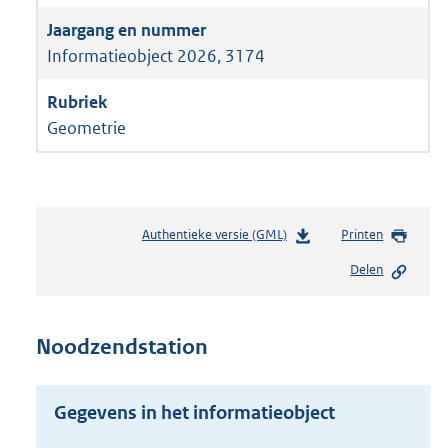
Informatieobject 2026, 3174
Geometrie
Authentieke versie (GML)
b
Printen
e
Delen
s
t
a
n
Noodzendstation
d
s
g
Gegevens in het informatieobject
r
o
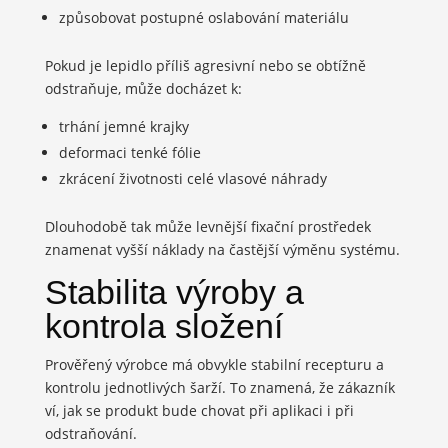
způsobovat postupné oslabování materiálu
Pokud je lepidlo příliš agresivní nebo se obtížně
odstraňuje, může docházet k:
trhání jemné krajky
deformaci tenké fólie
zkrácení životnosti celé vlasové náhrady
Dlouhodobě tak může levnější fixační prostředek
znamenat vyšší náklady na častější výměnu systému.
Stabilita výroby a
kontrola složení
Prověřený výrobce má obvykle stabilní recepturu a
kontrolu jednotlivých šarží. To znamená, že zákazník
ví, jak se produkt bude chovat při aplikaci i při
odstraňování.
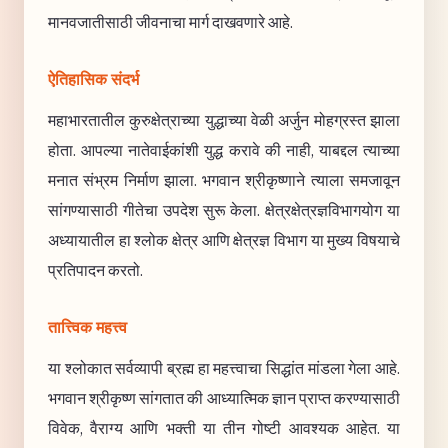
मानवजातीसाठी जीवनाचा मार्ग दाखवणारे आहे.
ऐतिहासिक संदर्भ
महाभारतातील कुरुक्षेत्राच्या युद्धाच्या वेळी अर्जुन मोहग्रस्त झाला
होता. आपल्या नातेवाईकांशी युद्ध करावे की नाही, याबद्दल त्याच्या
मनात संभ्रम निर्माण झाला. भगवान श्रीकृष्णाने त्याला समजावून
सांगण्यासाठी गीतेचा उपदेश सुरू केला. क्षेत्रक्षेत्रज्ञविभागयोग या
अध्यायातील हा श्लोक क्षेत्र आणि क्षेत्रज्ञ विभाग या मुख्य विषयाचे
प्रतिपादन करतो.
तात्त्विक महत्त्व
या श्लोकात सर्वव्यापी ब्रह्म हा महत्त्वाचा सिद्धांत मांडला गेला आहे.
भगवान श्रीकृष्ण सांगतात की आध्यात्मिक ज्ञान प्राप्त करण्यासाठी
विवेक, वैराग्य आणि भक्ती या तीन गोष्टी आवश्यक आहेत. या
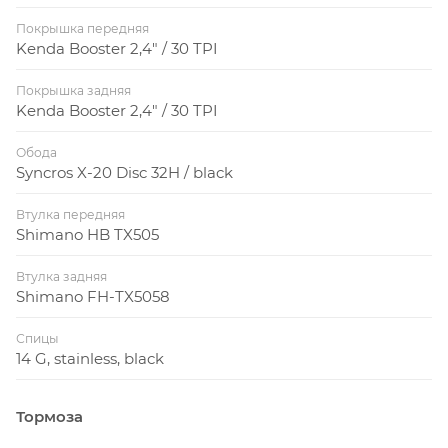
Покрышка передняя
Kenda Booster 2,4" / 30 TPI
Покрышка задняя
Kenda Booster 2,4" / 30 TPI
Обода
Syncros X-20 Disc 32H / black
Втулка передняя
Shimano HB TX505
Втулка задняя
Shimano FH-TX5058
Спицы
14 G, stainless, black
Тормоза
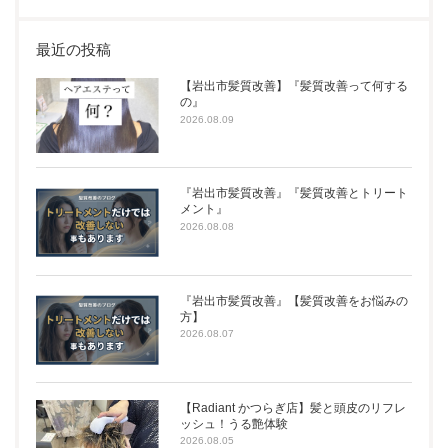
最近の投稿
【岩出市髪質改善】『髪質改善って何する
の』
2026.08.09
『岩出市髪質改善』『髪質改善とトリート
メント』
2026.08.08
『岩出市髪質改善』【髪質改善をお悩みの
方】
2026.08.07
【Radiant かつらぎ店】髪と頭皮のリフレ
ッシュ！うる艶体験
2026.08.05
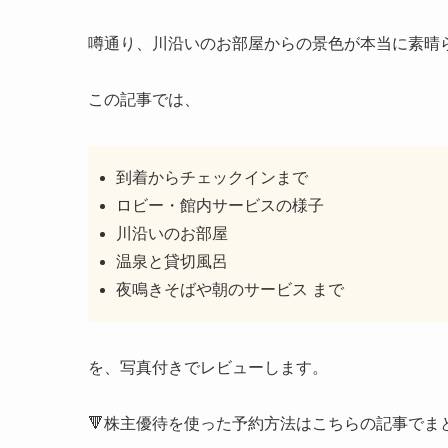
噂通り、川沿いのお部屋からの景色が本当に素晴
この記事では、
到着からチェックインまで
ロビー・館内サービスの様子
川沿いのお部屋
温泉と貸切風呂
夜鳴きそばや朝のサービス まで
を、写真付きでレビューします。
🔻株主優待を使った予約方法はこちらの記事でま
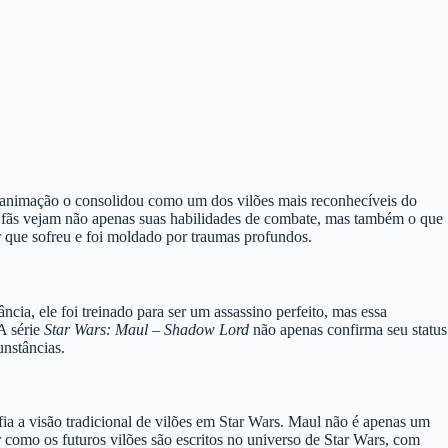
e animação o consolidou como um dos vilões mais reconhecíveis do
os fãs vejam não apenas suas habilidades de combate, mas também o que
r que sofreu e foi moldado por traumas profundos.
ia, ele foi treinado para ser um assassino perfeito, mas essa
A série
Star Wars: Maul – Shadow Lord
não apenas confirma seu status
nstâncias.
ia a visão tradicional de vilões em Star Wars. Maul não é apenas um
r como os futuros vilões são escritos no universo de Star Wars, com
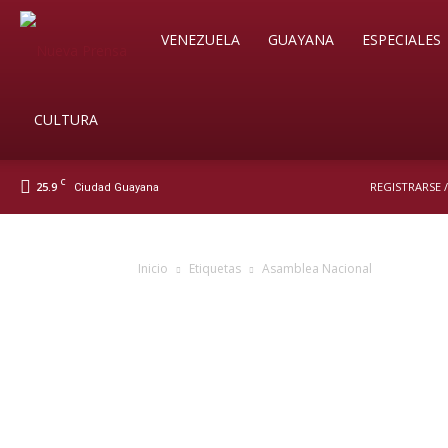
Soy
VENEZUELA
GUAYANA
ESPECIALES
Nueva
CULTURA
C
25.9
REGISTRARSE 
Ciudad Guayana
Prensa
Inicio
Etiquetas
Asamblea Nacional
Digital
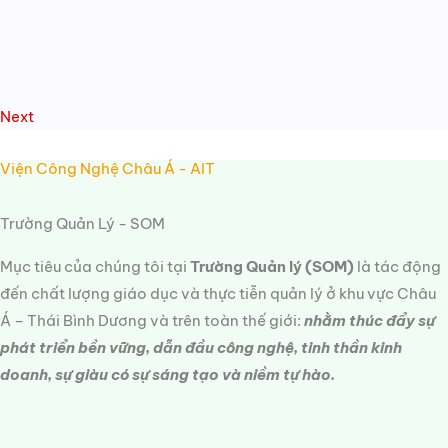
Next
Viện Công Nghệ Châu Á - AIT
Trường Quản Lý - SOM
Mục tiêu của chúng tôi tại
Trường Quản lý (SOM)
là tác động
đến chất lượng giáo dục và thực tiễn quản lý ở khu vực Châu
Á – Thái Bình Dương và trên toàn thế giới:
nhằm thúc đẩy sự
phát triển bền vững, dẫn đầu công nghệ, tinh thần kinh
doanh, sự giàu có sự sáng tạo và niềm tự hào.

Request =
When copying from the data above, print only the lines from the line containing "Syncros X-20 Disc 32H / black" to the line containing "ia a visão tradicional", exactly, and leave the pictures out.

Response to this exercise =
Syncros X-20 Disc 32H / black
Втулка передняя
Shimano HB TX505
Втулка задняя
Shimano FH-TX5058
Спицы
14 G, stainless, black
Тормоза
最近の投稿
【岩出市髪質改善】『髪質改善って何する
の』
2026.08.09
『岩出市髪質改善』『髪質改善とトリート
メント』
2026.08.08
『岩出市髪質改善』【髪質改善をお悩みの
方】
2026.08.07
【Radiant かつらぎ店】髪と頭皮のリフレ
ッシュ！うる艶体験
2026.08.05
噂通り、川沿いのお部屋からの景色が本当に素晴
この記事では、
到着からチェックインまで
ロビー・館内サービスの様子
川沿いのお部屋
温泉と貸切風呂
夜鳴きそばや朝のサービス まで
を、写真付きでレビューします。
🔻株主優待を使った予約方法はこちらの記事でま
e animação o consolidou como um dos vilões mais reconhecíveis do
os fãs vejam não apenas suas habilidades de combate, mas também o que
r que sofreu e foi moldado por traumas profundos.
ia, ele foi treinado para ser um assassino perfeito, mas essa
A série
Star Wars: Maul – Shadow Lord
não apenas confirma seu status
nstâncias.
ia a visão tradicional de vilões em Star Wars. Maul não é apenas um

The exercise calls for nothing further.